Nothing but the lines from the line with "180 \, \degree $$" through the end of the data is to be copied, and each is to be copied exactly.

* **Plain-text document sources**
◆ ◆ ◆ ◆
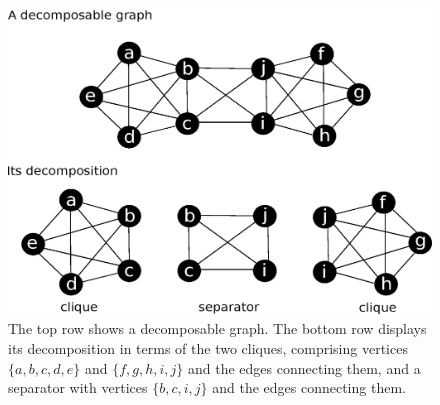 \documentclass[a4paper]{article}
\begin{document}
\begin{figure}[h!]
\begin{center}
\includegraphics[angle=0, scale=0.45]{DecomposableGraph.eps}
\end{center}
\caption{The top row shows a decomposable graph. The bottom row displays its decomposition in terms of the two cliques, comprising vertices $\{a, b, c, d, e\}$ and $\{f, g, h, i, j\}$ and the edges connecting them, and a separator with vertices $\{b, c, i, j\}$ and the edges connecting them.
\label{fig.decomposableGraphIllustration}}
\end{figure}
\end{document}
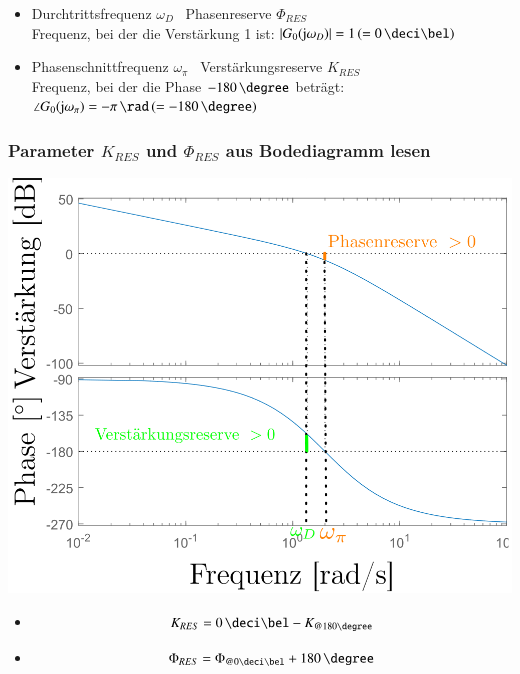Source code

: \begin{itemize}
    \item Durchtrittsfrequenz $\omega_{D}$ \textrightarrow\ Phasenreserve $\Phi_{RES}$ \\
        Frequenz, bei der die Verstärkung 1 ist: $| G_{0}(\jimg \omega_{D})| = 1 \, (= 0 \, \deci \bel)$
    \item Phasenschnittfrequenz $\omega_{\pi}$ \textrightarrow\ Verstärkungsreserve $K_{RES}$ \\
        Frequenz, bei der die Phase $-180 \, \degree$ beträgt: $\angle {G_{0}(\jimg \omega_{\pi})} = - \pi \, \rad \, (= -180 \, \degree)$
\end{itemize}


\subsubsection[Parameter K_{RES} und  \Phi_{RES} aus Bodediagramm lesen]{Parameter $K_{RES}$ und  $\Phi_{RES}$ aus Bodediagramm lesen}

\begin{minipage}[c]{0.55\columnwidth}
    \includegraphics[width=\columnwidth]{images/bodeplot_stabilitaetsreserven.png}
\end{minipage}
\hfill
\begin{minipage}[c]{0.42\columnwidth}
    \begin{itemize}
        \item {}  %
            $$ K_{RES} = 0 \, \deci \bel - K_{\text{@} 180 \degree } $$ 

        \item {} %
            $$ \Phi_{RES} = \Phi_{\text{@}0 \deci \bel }  + 180 \, \degree $$ 
    \end{itemize}
\end{minipage}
◆ ◆ ◆ ◆
* **Answer to the problem**
            $$ \Phi_{RES} = \Phi_{\text{@}0 \deci \bel }  + 180 \, \degree $$ 
    \end{itemize}
\end{minipage}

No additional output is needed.